Pressure or no, the Oneida Nation issued a declaration in late November “irrevocably and perpetually” waiving its immunity from foreclosures by state, local and county governments.
The Oneidas’ attorney, Washington D.C.-based Seth Waxman, said removing the foreclosure issue from the case eliminated the possibility that the court could alter sovereign immunity laws, but that wasn’t the reason for the declaration.
“If the issue of sovereign immunity were litigated, we think we would win,” he said.

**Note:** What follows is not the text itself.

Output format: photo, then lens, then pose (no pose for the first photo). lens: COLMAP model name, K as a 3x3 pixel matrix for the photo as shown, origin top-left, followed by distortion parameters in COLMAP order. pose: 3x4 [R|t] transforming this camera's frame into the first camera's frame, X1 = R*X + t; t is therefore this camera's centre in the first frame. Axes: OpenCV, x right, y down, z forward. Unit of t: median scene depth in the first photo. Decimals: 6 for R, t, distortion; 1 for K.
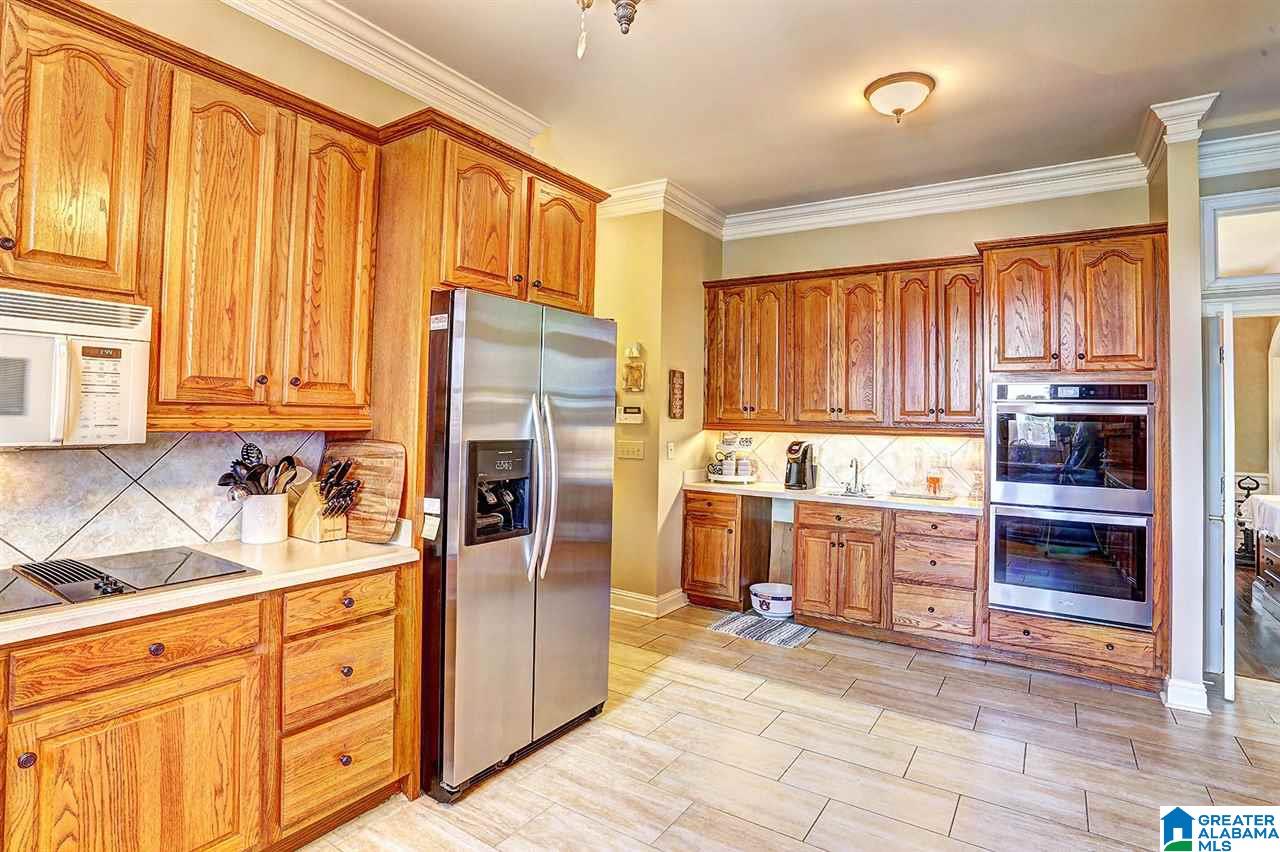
lens RADIAL K [[650.1, 0, 640.7], [0, 650.1, 421.3], [0, 0, 1]] dist [-0.015082, 0.003287]
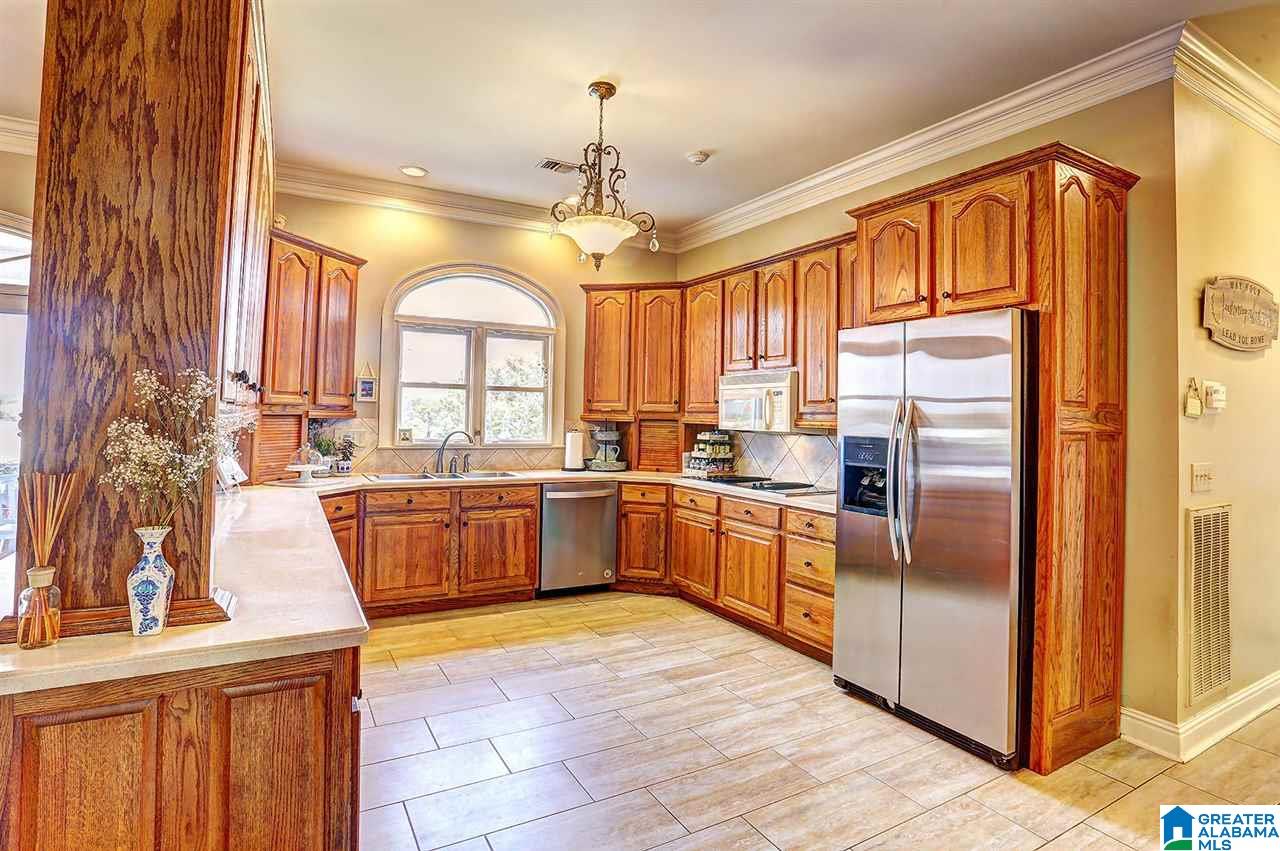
lens RADIAL K [[650.1, 0, 640.4], [0, 650.1, 423.2], [0, 0, 1]] dist [-0.015082, 0.003287]
pose [[-0.443789, -0.014681, -0.896011, 1.154211], [-0.035791, 0.999358, 0.001353, 0.016789], [0.895416, 0.032669, -0.444030, 1.178288]]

But, he added, the case could be argued on other grounds that had not reached the Supreme Court and could now be litigated in lower court.
Broader impact
Several states will be watching to see how the case proceeds.
New York and 11 other states have filed a brief with the courts contending that blocking the counties from foreclosing on the property “imperils real property tax collection throughout the United States because it permits Indian tribes nationwide to escape enforcement of lawfully imposed real property taxes.”
David Schraver, the attorney representing Oneida and Madison counties, said the Supreme Court’s decision not to hear the case would delay resolution of that issue.
“There won’t be a decision in the short term by the Supreme Court,” he said.
Meanwhile, the Nation has been attempting to have its non-reservation property put into federal trust, free of state and local taxation and regulation.
The state and counties are fighting that plan in the courts as well, but they have yet to reach the level of the Supreme Court.